Databricks Connections

Create a connection to your Databricks workspace from Alteryx Analytics Cloud (AAC). Databricks offers a unified data analytics platform for data scientists, engineers, and business analysts. It provides a multi-cloud, managed offering for data processing, machine learning, and data governance.

This page provides high-level information on how to configure AAC to integrate with Databricks hosted on AWS or Azure. Databricks is a unified data analytics platform that is optimized for use on the AWS or Azure infrastructure.

Prerequisites

  1. For AWS Databricks, configure your base storage environment to S3 and disable ADS before setting up Databricks workspaces. Go to AWS as Private Data Storage to learn more.

  2. For Azure Databricks, configure your base storage environment to ADLS and disable ADS before setting up Databricks workspaces. Go to ADLS as Private Data Storage to learn more.

  3. Have a Databricks E2 workspace.

  4. Obtain a Personal Access Token (PAT) from Databricks. Learn how to generate your PAT.

  5. Have an admin configure the Databricks workspace in AAC. Learn how to configure a Databricks workspace.

  6. Connect AAC to your Databricks workspace. Learn how to connect your Databricks workspace.

Limitations

General

  • AAC supports managed tables and external delta tables from Databricks. For external delta tables, AAConly supports append and truncate actions.

  • You can't query materialized views with job clusters.

  • Due to a Databricks limitation, only use date values after October 1, 1582. Date values before October 1, 1582 result in an error.

SQL Pushdown

  • Typecasting issues during integer division expression. The output becomes Float even if you choose Integer for the output column data type. For example, the output of the expression [total_weight]/[quantity], where both columns are Integer data types, becomes a Float data type.

  • Precision error with float data types. For example, the expression [weight]-1 => 1.099999 in Databricks SQL where {int weight=2.1}. The same expression using Photon as the engine results in 1.1.

  • There is no specific way to order rows except when you specify the order_by clause. This affects the Row ID Tool and Union Tool.

  • DateTime output ignores the millisecond values of the input DateTime value. For example, 2021-12-31 23:59:59.999 → 2021-12-31 23:59:59.000. Import jobs also ignore millisecond values when creating a dataset.

  • The substring function might give incorrect results when the value position and length are very large.

  • Precision issues with Double and Float data types. For example:

    select  687399551400673279 + 5.35
    returns 687399551400673284.35
    
    select  687399551400673279 + double(5.35)
    returns 687399551400673300
    
    select  double(687399551400673279) + double(5.35)
    returns 687399551400673300

    Note

    Float is a base-2 numeric type.
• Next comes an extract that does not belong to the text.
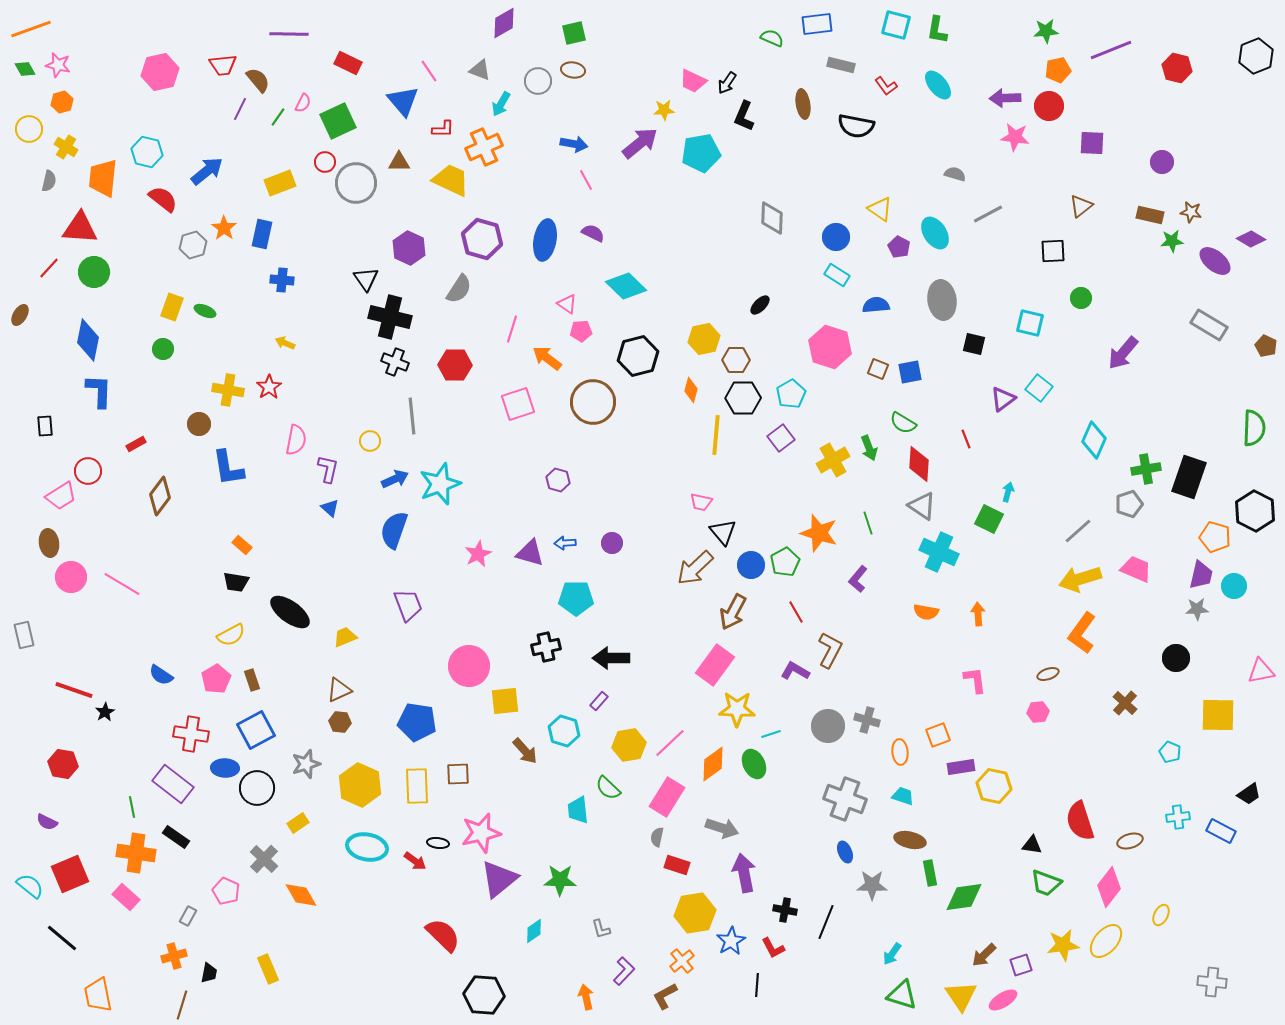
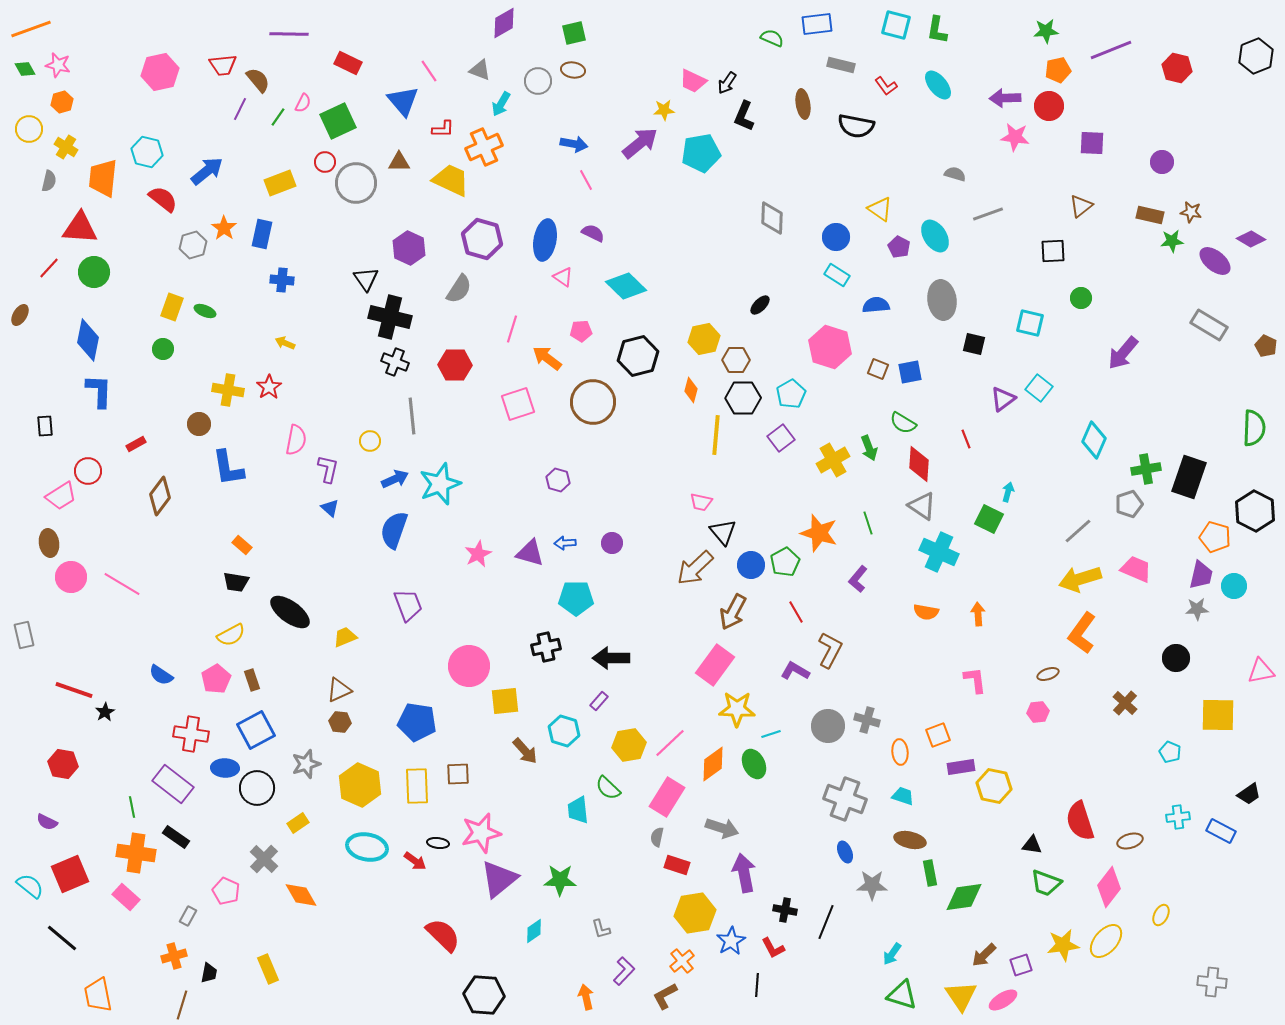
gray line at (988, 214): rotated 8 degrees clockwise
cyan ellipse at (935, 233): moved 3 px down
pink triangle at (567, 304): moved 4 px left, 27 px up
When given a literal which is base-10 the representation might not be exact.

    Double is a base-2 numeric type. When given a literal which is base-10 the representation might not be exact.

    Use Decimal data types to accurately represent fractional or large base-10 numbers.

  • The exp function returns infinity in cases with very large Float values.

  • The rpad function produces empty results as opposed to null. For example:

    SELECT rpad('hi', 500000000000000000000000000000000, 'ab');
    returns ""

Create and Configure a Databricks Connection

  1. On the AAC landing page, select Connections from the global header.

  2. Select Create Connection at the top of the page.

  3. Search for Databricks and then select the Databricks connection.

  4. Enter a unique Connection name and an optional Connection description.

  5. Select an available Databricks workspace under Workspace Name.

    1. The Personal Access Token for the selected workspace automatically populates.

  6. (Optional) Enter Connect String Options. For details on this option, go to the later section on this page.

  7. Select Test Connection to check if your workspace connects correctly.

  8. Select Create.

You can now access your Databricks tables from the Data page.

Connect String Options

The connect string options are optional. If you are passing additional properties and values to complete the connection, you must structure the connect string options in this way:

;<prop1>=<val1>;<prop2>=<val2>... 

Where:

  • <prop>: The name of the property.

  • <val>: The value for the property.

Delimiters:

  • ;: Any set of connect string options must begin and end with a semi-colon.

    • You can omit a semicolon from the end of the connect string options.

  • =: You must separate property names and values with an equal sign (=).